Now is the time to display stand-alone courage on the issue of marriage as well as the judicial activism of the Court – now is the time to stand up and be counted, regardless of whether anyone else stands with you. Now is the time for individuals to broadly voice support for traditional marriage (which will likely cause you to be verbally berated or attacked by its opponents) as well as for the rights of religious conscience of dissenters (which will cause you to be charged with defending bigots and haters). Good people can no longer be silent and allow themselves to be intimidated by the mean-spirited attacks that occur when you begin to speak out on this issue.

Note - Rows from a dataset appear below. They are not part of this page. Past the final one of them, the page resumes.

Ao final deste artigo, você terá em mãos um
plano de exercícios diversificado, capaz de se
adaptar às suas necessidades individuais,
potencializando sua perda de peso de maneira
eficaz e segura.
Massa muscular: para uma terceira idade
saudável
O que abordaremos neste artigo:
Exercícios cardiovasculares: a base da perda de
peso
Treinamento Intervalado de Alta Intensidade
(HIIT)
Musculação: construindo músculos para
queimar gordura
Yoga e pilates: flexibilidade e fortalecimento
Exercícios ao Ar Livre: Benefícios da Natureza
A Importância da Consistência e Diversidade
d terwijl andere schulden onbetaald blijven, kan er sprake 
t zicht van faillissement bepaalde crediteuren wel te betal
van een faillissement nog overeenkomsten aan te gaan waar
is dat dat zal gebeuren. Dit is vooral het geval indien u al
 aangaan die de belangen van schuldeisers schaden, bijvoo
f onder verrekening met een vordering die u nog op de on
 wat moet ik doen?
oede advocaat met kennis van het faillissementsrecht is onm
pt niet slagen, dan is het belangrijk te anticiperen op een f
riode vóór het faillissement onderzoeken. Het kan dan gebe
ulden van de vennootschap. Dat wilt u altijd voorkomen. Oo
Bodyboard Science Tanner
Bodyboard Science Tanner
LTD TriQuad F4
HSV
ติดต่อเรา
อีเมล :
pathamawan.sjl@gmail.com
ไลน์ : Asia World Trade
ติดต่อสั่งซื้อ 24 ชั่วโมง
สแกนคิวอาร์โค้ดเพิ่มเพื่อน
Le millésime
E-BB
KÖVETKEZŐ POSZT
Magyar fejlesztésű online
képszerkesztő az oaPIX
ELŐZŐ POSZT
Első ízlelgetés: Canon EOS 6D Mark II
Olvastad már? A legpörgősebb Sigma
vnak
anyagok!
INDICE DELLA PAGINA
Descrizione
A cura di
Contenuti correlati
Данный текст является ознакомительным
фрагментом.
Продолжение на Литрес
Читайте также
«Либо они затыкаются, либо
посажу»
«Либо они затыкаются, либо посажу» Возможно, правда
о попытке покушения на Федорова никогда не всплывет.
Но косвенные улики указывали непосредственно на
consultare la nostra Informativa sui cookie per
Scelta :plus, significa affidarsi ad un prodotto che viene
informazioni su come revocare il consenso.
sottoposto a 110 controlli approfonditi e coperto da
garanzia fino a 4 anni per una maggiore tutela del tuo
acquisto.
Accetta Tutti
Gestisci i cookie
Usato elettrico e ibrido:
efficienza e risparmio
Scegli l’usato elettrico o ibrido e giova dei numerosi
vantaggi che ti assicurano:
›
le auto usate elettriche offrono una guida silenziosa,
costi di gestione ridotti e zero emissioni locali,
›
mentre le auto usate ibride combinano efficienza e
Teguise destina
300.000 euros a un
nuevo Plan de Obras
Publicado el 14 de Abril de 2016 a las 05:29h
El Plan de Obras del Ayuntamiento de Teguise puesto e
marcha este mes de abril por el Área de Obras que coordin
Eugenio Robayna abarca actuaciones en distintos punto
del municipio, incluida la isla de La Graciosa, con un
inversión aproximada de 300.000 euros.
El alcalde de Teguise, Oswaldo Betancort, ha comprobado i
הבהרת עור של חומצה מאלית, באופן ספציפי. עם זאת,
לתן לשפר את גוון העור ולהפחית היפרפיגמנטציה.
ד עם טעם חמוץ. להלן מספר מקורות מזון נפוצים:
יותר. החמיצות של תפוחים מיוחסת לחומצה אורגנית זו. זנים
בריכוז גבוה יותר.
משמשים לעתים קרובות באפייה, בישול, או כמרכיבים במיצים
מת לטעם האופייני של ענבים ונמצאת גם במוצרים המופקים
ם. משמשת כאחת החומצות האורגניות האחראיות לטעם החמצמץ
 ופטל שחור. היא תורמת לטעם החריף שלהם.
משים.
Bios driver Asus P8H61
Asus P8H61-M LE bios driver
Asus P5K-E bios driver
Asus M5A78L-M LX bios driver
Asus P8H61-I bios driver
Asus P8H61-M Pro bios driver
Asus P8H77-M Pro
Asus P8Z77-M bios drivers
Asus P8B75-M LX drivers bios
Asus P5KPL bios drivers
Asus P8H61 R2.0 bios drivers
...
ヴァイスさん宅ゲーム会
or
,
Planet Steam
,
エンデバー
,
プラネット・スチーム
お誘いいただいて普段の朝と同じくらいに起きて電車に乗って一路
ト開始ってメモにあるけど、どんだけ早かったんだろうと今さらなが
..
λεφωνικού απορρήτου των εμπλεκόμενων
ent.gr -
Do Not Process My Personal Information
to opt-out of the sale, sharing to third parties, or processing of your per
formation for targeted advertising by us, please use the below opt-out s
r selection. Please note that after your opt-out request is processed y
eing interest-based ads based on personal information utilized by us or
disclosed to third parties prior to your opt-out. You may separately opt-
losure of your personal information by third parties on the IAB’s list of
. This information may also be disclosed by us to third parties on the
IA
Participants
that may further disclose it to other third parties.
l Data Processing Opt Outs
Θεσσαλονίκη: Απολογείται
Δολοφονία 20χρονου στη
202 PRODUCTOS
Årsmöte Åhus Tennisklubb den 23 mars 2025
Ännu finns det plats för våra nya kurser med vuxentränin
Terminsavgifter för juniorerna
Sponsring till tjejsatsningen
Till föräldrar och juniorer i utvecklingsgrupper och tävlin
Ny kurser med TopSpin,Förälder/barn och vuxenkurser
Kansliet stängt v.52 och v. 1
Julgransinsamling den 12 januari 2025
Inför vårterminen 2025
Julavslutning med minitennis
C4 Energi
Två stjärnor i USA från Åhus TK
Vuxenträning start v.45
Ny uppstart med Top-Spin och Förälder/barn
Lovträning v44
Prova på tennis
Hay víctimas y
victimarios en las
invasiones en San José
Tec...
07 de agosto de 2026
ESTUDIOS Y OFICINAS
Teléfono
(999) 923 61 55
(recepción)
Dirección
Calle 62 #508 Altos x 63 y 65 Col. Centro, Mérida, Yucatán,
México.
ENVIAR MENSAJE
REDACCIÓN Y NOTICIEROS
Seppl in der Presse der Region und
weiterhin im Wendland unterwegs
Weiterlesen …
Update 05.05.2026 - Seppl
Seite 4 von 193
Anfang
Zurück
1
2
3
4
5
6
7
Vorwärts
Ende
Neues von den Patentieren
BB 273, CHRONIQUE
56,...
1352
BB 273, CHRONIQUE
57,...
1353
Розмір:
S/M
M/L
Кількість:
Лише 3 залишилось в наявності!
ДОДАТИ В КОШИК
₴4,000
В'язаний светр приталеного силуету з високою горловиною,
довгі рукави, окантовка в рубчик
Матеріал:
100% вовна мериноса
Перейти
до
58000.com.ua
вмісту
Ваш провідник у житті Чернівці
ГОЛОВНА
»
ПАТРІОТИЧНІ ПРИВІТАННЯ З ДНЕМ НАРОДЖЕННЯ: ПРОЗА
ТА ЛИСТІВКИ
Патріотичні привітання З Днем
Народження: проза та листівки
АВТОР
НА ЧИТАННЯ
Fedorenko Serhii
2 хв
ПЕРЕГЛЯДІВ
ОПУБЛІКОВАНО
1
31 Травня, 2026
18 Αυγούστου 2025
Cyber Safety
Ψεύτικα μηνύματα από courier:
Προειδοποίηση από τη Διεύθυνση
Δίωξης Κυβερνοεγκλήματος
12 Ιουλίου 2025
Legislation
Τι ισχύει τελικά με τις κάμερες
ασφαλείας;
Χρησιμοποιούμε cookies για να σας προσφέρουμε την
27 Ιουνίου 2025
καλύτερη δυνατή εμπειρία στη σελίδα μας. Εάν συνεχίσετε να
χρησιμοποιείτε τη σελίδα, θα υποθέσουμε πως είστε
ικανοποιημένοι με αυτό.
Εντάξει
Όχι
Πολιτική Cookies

It will soon become obvious that this decision opened a Pandora’s Box that will initiate a series of policy changes affecting everything from hiring practices to college athletics, from non-profit tax-exempt status to professional licensing standards. So the battle is not over; it is literally just beginning. We have a duty to let our voice be heard.
Strikingly, duty was the character trait of Jesus. He loved us because it was the right thing to do; He went to the cross because it was the right thing to do; He forgave us because it was the right thing to do. It was His duty. Our Founders repeatedly praised that character trait, and noted the numerous spiritual blessings that came from its performance:
The man who is conscientiously doing his duty will ever be protected by that Righteous and All-Powerful Being, and when he has finished his work, he will receive an ample reward. Samuel Adams, SIGNER OF THE DECLARATION
All that the best men can do is to persevere in doing their duty . . . and leave the consequences to Him who made it their duty, being neither elated by success (however great) nor discouraged by disappointment (however frequent and mortifying). John Jay, ORIGINAL CHIEF JUSTICE OF THE U.S. SUPREME COURT, AUTHOR OF THE FEDERALIST PAPERS
The sum of the whole is that the blessing of God is only to be looked for by those who are not wanting in the discharge of their own duty. John Witherspoon, SIGNER OF THE DECLARATION
People of faith need to regain the concept of duty, and we would do well to adopt the motto that characterized the efforts of Founding Father John Quincy Adams: “Duty is ours, results are God’s.” Now is the time for people of faith to be silent no more.